Large Part Of Shellito Veterans Job Is Public Relations



Larry Shellito commanded thousands of Minnesota National Guard troops the past seven years, including those fighting in Iraq and Afghanistan, but now faces a different kind of battle.

As the newly named Minnesota Veterans’ Affairs Department commissioner, the 65-year-old retired major general said that his major task will be making sure the state’s veterans know his agency can help them.

 “It is the best kept secret,” the 65-year-old Shellito said about his state department, so his job will be more public relations than hand-to-hand combat.

About 60 percent of Minnesota veterans do not know about the state agency’s services, Shellito said.

“One of my key jobs is to work with the veterans’ organizations,” he said. “My goal is to create systems processes, tools, techniques for them to do their job more effectively.”

The department helps 381,000 Minnesota veterans and their dependents obtain help from the federal Veterans’ Administration as well as assisting them as they return from overseas duty.

Gov. Mark Dayton Wednesday announced that Shellito is his veterans pick.

Shellito, who lives in Woodbury, stepped down as state National Guard leader last year after seven years. He is a former Alexandria Technical College president and a Minnesota State University Moorhead graduate.

In making the appointment, Dayton specifically pointed out Shellito’s efforts to create Beyond the Yellow Ribbon, a program to help Guard and Reserve soldiers reintegrate into society after returning from overseas.

 Minnesota’s National Guard under Shellito grew to more than 14,000 members, operating 63 facilities across Minnesota.

Shellito, a retired major general, began military service in 1968 and served in Vietnam, then spent 37 years in the Minnesota Army National Guard.

While the state Senate must confirm Shellito, he has received glowing reviews from all political segments. No other Dayton appointment has received as much reaction.

“Major Gen. Shellito will be a great leader for the Minnesota Department of Veterans Affairs,” U.S. Rep. Collin Peterson, D-Minn., said. “Veterans across the state can count on Major Gen. Shellito’s commitment to veterans and their families, and I’m pleased that Gov. Dayton has chosen him for such an important job.”
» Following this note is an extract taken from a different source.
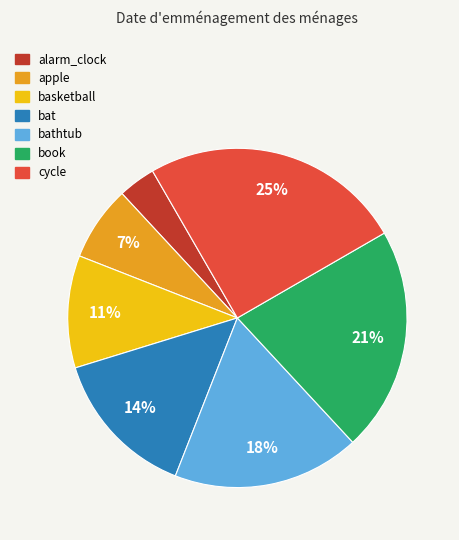

Is there any slice that represents more than half of the pie?

No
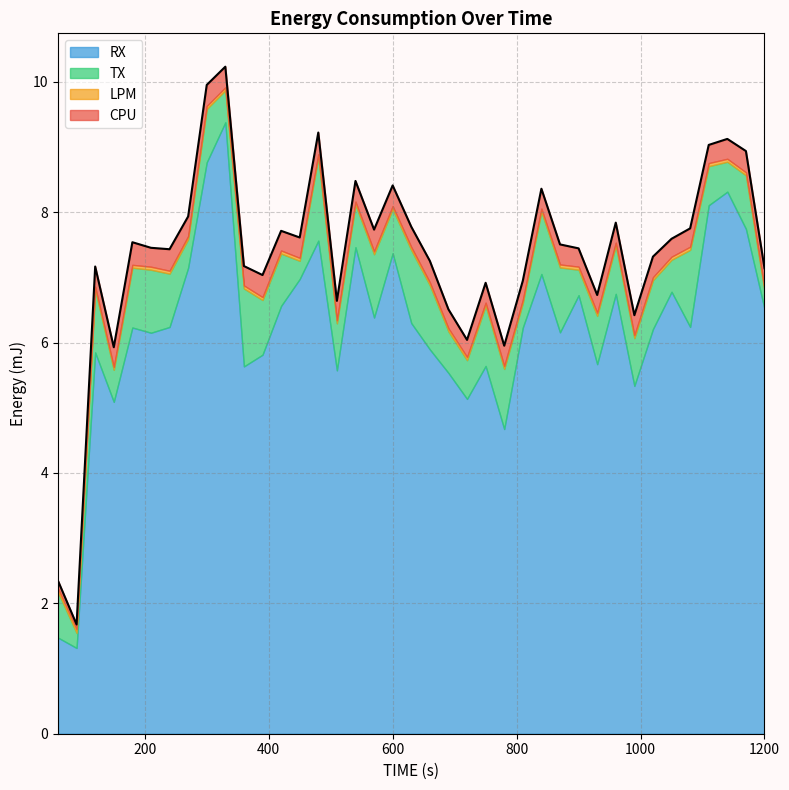

At 510, list the series in order from smallest to largest.

LPM, CPU, TX, RX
Former colleagues joined in the praise.

“From the days when Gen. Shellito and I served together in the Minnesota National Guard, his commitment to those who have served our nation has been clear,” U.S. Rep. Tim Walz, D-Minn., said. “He is a strong leader, a good listener, always focused on the mission at hand, an excellent manager and a visionary thinker.”

And the man who succeeded him as head of the state Guard added his comments.

“I have confidence that he will faithfully serve all of Minnesota’s veterans,” Adjutant General Rick Nash said.

With a rural background, Shellito said he will talk to those who serve veterans around the state to see if they have special needs. For instance, some rural veterans complain that health-care clinics are too far away.

It is important for veterans needing health care to stay close to home, Shellito said. That could help health-care providers in those areas, he added, and make for better health services for all rural Minnesotans.

“On my to-do list is contacting the county veteran service officers,” he said.